Rationale and design of the steroids in cardiac surgery trial.

American heart journal (2014-04-29)
Richard Whitlock, Kevin Teoh, Jessica Vincent, P J Devereaux, Andre Lamy, Domenico Paparella, Yunxia Zuo, Daniel I Sessler, Pallav Shah, Juan-Carlos Villar, Ganesan Karthikeyan, Gerard Urrútia, Alvaro Alvezum, Xiaohe Zhang, Seyed Hesameddin Abbasi, Hong Zheng, Mackenzie Quantz, Jean-Pierre Yared, Hai Yu, Nicolas Noiseux, Salim Yusuf
摘要

Steroids may improve outcomes in high-risk patients undergoing cardiac surgery with the use of cardiopulmonary bypass (CBP). There is a need\ for a large randomized controlled trial to clarify the effect of steroids in such patients. We plan to randomize 7,500 patients with elevated European System for Cardiac Operative Risk Evaluation who are undergoing cardiac surgery with the use of CBP to methylprednisolone or placebo. The first coprimary outcome is 30-day all-cause mortality, and the most second coprimary outcome is a composite of death, MI, stroke, renal failure, or respiratory failure within 30 days. Other outcomes include a composite of MI or mortality at 30 days, new onset atrial fibrillation, bleeding and transfusion requirements, length of intensive care unit stay and hospital stay, infection, stroke, wound complications, gastrointestinal complications, delirium, postoperative insulin use and peak blood glucose, and all-cause mortality at 6 months.
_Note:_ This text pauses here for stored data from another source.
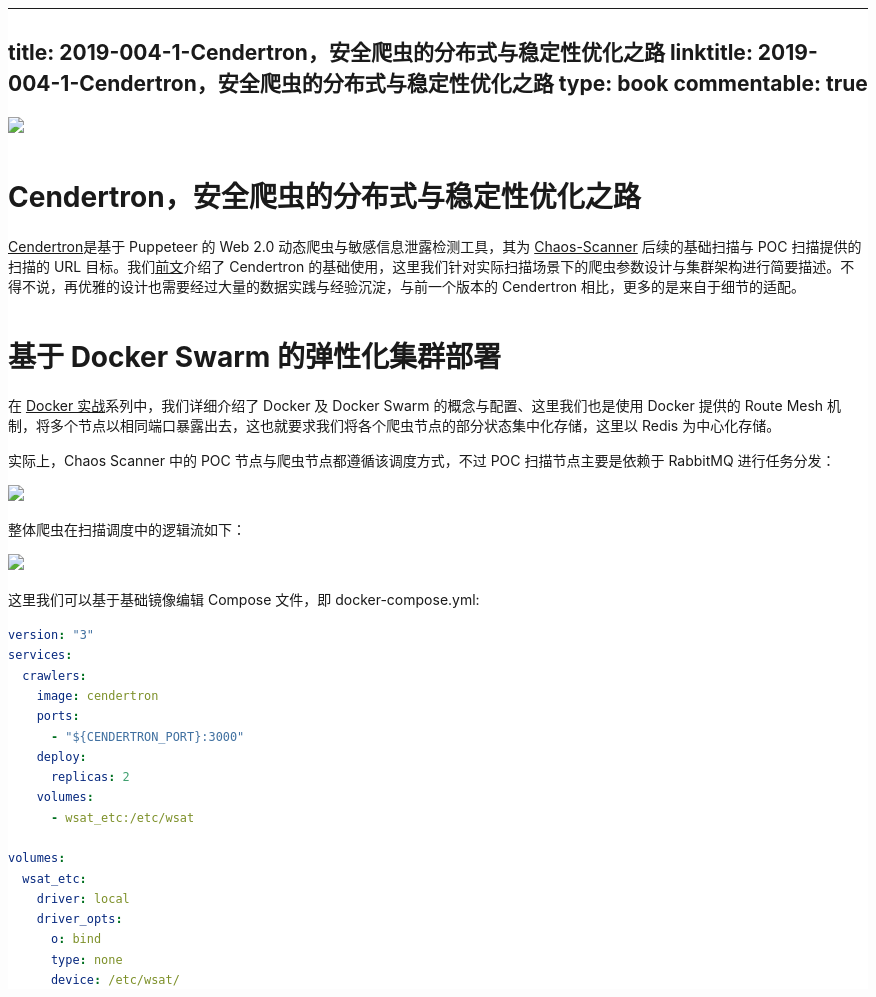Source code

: 
---
title: 2019-004-1-Cendertron，安全爬虫的分布式与稳定性优化之路
linktitle: 2019-004-1-Cendertron，安全爬虫的分布式与稳定性优化之路
type: book
commentable: true
---

![](https://camo.githubusercontent.com/ddb37bd59e73e8e19e18c9b88c644b64ab477864/68747470733a2f2f692e706f7374696d672e63632f76484d4a747764342f696d6167652e706e67)

# Cendertron，安全爬虫的分布式与稳定性优化之路

[Cendertron](https://github.com/wx-chevalier/cendertron)是基于 Puppeteer 的 Web 2.0 动态爬虫与敏感信息泄露检测工具，其为 [Chaos-Scanner](https://github.com/wx-chevalier/Chaos-Scanner) 后续的基础扫描与 POC 扫描提供的扫描的 URL 目标。我们[前文](https://github.com/wx-chevalier/Chaos-Scanner/tree/master/cendertron)介绍了 Cendertron 的基础使用，这里我们针对实际扫描场景下的爬虫参数设计与集群架构进行简要描述。不得不说，再优雅的设计也需要经过大量的数据实践与经验沉淀，与前一个版本的 Cendertron 相比，更多的是来自于细节的适配。

# 基于 Docker Swarm 的弹性化集群部署

在 [Docker 实战](https://ng-tech.icu/books/DistributedSystem-Series/#/xu-ni-hua-yu-bian-pai/docker)系列中，我们详细介绍了 Docker 及 Docker Swarm 的概念与配置、这里我们也是使用 Docker 提供的 Route Mesh 机制，将多个节点以相同端口暴露出去，这也就要求我们将各个爬虫节点的部分状态集中化存储，这里以 Redis 为中心化存储。

实际上，Chaos Scanner 中的 POC 节点与爬虫节点都遵循该调度方式，不过 POC 扫描节点主要是依赖于 RabbitMQ 进行任务分发：

![](https://i.postimg.cc/Cxp9YMmS/image.png)

整体爬虫在扫描调度中的逻辑流如下：

![](https://i.postimg.cc/Z5P2qkM3/image.png)

这里我们可以基于基础镜像编辑 Compose 文件，即 docker-compose.yml:

```yml
version: "3"
services:
  crawlers:
    image: cendertron
    ports:
      - "${CENDERTRON_PORT}:3000"
    deploy:
      replicas: 2
    volumes:
      - wsat_etc:/etc/wsat

volumes:
  wsat_etc:
    driver: local
    driver_opts:
      o: bind
      type: none
      device: /etc/wsat/
```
As of October 22, 2013, 7,034 patients have been recruited into SIRS in 82 centers from 18 countries. Patient's mean age is 67.3 years, and 60.4% are male. The average European System for Cardiac Operative Risk Evaluation is 7.0 with 22.1% having an isolated coronary artery bypass graft procedure, and 66.1% having a valve procedure. SIRS will lead to a better understanding of the safety and efficacy of prophylactic steroids for cardiac surgery requiring CBP.